[Data in this exercise Boundary: Start]

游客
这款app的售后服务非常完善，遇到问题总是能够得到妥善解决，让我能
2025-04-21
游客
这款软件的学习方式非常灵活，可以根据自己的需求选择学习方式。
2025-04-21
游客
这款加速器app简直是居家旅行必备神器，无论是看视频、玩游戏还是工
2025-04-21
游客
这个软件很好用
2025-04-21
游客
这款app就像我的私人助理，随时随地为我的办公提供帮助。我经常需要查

[Data in this exercise Boundary: End]
[Data in this exercise Boundary: Start]

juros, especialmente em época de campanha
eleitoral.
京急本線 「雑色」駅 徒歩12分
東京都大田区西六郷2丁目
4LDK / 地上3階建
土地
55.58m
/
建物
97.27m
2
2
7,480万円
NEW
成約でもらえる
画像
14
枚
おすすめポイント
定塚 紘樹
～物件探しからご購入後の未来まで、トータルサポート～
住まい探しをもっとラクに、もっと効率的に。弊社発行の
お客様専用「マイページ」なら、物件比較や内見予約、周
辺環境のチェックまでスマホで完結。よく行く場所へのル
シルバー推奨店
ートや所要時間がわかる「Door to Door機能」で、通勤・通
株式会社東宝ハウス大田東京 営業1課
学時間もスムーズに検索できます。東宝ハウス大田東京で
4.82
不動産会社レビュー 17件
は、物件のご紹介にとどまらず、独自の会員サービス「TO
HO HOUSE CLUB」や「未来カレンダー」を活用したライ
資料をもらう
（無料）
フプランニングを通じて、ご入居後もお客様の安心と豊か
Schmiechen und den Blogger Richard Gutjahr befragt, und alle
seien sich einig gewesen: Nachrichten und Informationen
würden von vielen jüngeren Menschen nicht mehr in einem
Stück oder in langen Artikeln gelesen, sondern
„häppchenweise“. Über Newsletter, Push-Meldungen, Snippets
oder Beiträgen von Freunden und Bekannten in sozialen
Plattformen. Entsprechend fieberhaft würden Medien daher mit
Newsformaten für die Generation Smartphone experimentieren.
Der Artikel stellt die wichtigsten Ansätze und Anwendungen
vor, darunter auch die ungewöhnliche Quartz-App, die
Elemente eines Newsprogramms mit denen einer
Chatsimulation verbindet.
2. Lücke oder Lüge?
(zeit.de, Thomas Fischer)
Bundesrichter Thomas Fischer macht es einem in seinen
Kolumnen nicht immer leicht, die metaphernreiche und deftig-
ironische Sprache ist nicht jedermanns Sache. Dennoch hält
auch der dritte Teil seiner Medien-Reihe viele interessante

[Data in this exercise Boundary: End]

**To do**
List each line in the listing that contains the string "Thomas".

**Response to the task**
(zeit.de, Thomas Fischer)
Bundesrichter Thomas Fischer macht es einem in seinen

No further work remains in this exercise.